Donald Trump ressort grand vainqueur du bras de fer commercial qui l’opposait à l’Union européenne (UE). Avec ses menaces de droits de douane, le président américain a contraint Bruxelles à plier. Trop dépendante des Etats-Unis – notamment sur le plan militaire – l’UE n’a pas pu négocier d’égal à égal. Résultat: elle a dû avaler la pilule et accepter une taxe de 15% sur ses exportations vers les Etats-Unis.

L'UE est-elle donc la grande perdante? «Pas forcément. Tout dépend des leçons que les dirigeants européens tireront de cet épisode», explique David Bach, 50 ans, professeur de stratégie et d'économie politique à l'Institut international de développement du management (IMD) à Lausanne. «L'Europe pourrait sortir grande gagnante de l'ère Trump», ose même le spécialiste.

Ce que l'UE doit faire

L’accord conclu avec Washington offre à l’Europe un peu de répit. Pour David Bach, l’UE doit mettre ce temps à profit pour enclencher des réformes cruciales: alléger la bureaucratie, accélérer la transition énergétique, et ainsi réduire sa dépendance vis-à-vis de régions tierces.

Autre priorité: investir massivement dans la défense. La vulnérabilité militaire de l’UE face aux Etats-Unis l’a rendue manipulable dans ce conflit commercial – sans parler de la guerre en Ukraine, où l’Europe reste tributaire des livraisons d’armes américaines. Une Europe plus forte pourrait, à l’avenir, négocier sans se laisser dicter ses conditions.

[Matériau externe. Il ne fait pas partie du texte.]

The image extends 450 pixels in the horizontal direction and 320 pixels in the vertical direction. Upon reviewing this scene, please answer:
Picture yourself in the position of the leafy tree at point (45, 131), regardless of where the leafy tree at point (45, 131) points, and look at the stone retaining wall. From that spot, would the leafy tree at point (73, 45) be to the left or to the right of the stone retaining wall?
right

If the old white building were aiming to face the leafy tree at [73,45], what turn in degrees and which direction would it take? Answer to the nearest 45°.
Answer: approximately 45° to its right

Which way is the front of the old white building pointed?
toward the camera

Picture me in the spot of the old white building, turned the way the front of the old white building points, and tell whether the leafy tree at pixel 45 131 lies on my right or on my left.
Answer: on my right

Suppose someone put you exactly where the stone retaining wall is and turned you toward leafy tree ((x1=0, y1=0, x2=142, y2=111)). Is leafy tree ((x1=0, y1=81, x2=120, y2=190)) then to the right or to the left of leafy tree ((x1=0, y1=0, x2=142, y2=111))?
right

Un soutien politique est nécessaire

David Bach souligne également l’importance d’un meilleur accès au capital. Pour croître, les entreprises européennes doivent pouvoir compter sur des sources de financement diverses et facilement accessibles. L’Europe doit aussi devenir plus attrayante pour les investisseurs étrangers.

L'accord commercial actuel pourrait être le signal de départ de ces réformes, David Bach en est convaincu. Ce deal peut apporter la croissance nécessaire, «qui permettra de financer les investissements dans la défense et de générer le soutien politique pour les réformes», selon lui.

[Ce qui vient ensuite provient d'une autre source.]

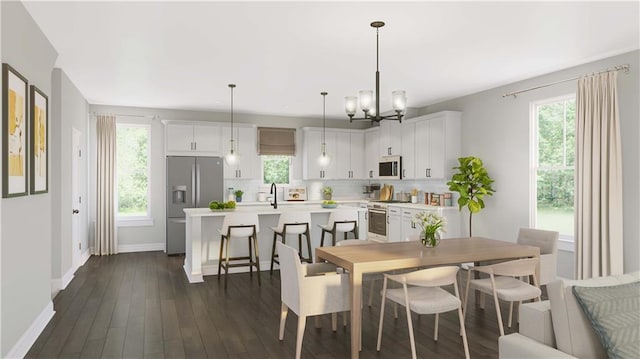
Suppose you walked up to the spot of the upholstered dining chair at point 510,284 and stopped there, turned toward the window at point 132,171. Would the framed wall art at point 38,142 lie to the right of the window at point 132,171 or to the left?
left

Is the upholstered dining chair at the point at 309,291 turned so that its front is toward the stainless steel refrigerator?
no

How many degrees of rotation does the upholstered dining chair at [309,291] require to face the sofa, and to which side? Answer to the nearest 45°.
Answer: approximately 90° to its right

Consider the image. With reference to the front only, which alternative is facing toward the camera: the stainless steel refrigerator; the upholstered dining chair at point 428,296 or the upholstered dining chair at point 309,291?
the stainless steel refrigerator

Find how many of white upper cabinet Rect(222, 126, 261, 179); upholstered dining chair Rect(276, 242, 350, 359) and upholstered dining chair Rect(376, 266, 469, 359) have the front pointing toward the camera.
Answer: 1

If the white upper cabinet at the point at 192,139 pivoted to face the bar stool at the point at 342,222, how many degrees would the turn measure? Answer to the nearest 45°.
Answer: approximately 45° to its left

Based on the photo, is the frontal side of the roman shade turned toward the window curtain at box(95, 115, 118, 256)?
no

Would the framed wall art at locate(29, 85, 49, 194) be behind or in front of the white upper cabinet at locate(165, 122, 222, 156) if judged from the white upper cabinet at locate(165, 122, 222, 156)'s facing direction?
in front

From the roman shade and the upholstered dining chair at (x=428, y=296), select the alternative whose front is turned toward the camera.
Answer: the roman shade

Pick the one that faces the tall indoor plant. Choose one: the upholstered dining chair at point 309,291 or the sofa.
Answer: the upholstered dining chair

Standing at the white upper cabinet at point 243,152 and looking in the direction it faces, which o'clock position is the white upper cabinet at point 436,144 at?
the white upper cabinet at point 436,144 is roughly at 10 o'clock from the white upper cabinet at point 243,152.

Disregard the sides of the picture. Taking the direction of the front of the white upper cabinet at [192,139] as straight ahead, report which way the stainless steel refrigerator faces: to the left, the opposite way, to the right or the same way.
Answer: the same way

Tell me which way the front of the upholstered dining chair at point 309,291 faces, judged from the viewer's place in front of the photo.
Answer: facing away from the viewer and to the right of the viewer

Un mauvais deal comme moteur de croissance?

Cela peut surprendre, car les exportateurs de l'UE doivent s'accommoder jusqu'à nouvel ordre d'un droit de douane de 15%. Cela affaiblit leur compétitivité par rapport aux entreprises américaines. Mais cela crée en même temps une certaine sécurité dans le commerce avec les Etats-Unis. 

David Bach voit donc dans l'accord plusieurs avantages pour l'UE, qui peuvent créer une base pour les réformes. Les importations convenues de gaz liquide en provenance des Etats-Unis peuvent stabiliser les marchés de l'énergie en Europe et réduire les coûts pour l'industrie. De plus, Trump ne peut plus utiliser le conflit commercial comme prétexte pour abandonner son soutien à l'Ukraine.

Selon David Bach, les promesses d'investissement de l'UE à hauteur de 600 milliards de dollars ne sont pas non plus très graves. Son collègue Arturo Bris parle d'une «stratégie Inshallah». En français: si Dieu le veut. En ce qui concerne les investissements, il s'agit d'une déclaration d'intention et non d'une promesse contraignante. Jusqu'à ce que des projets d'investissement aussi importants soient réalisés, des années s'écouleront – et dans ce laps de temps, il peut se passer beaucoup de choses.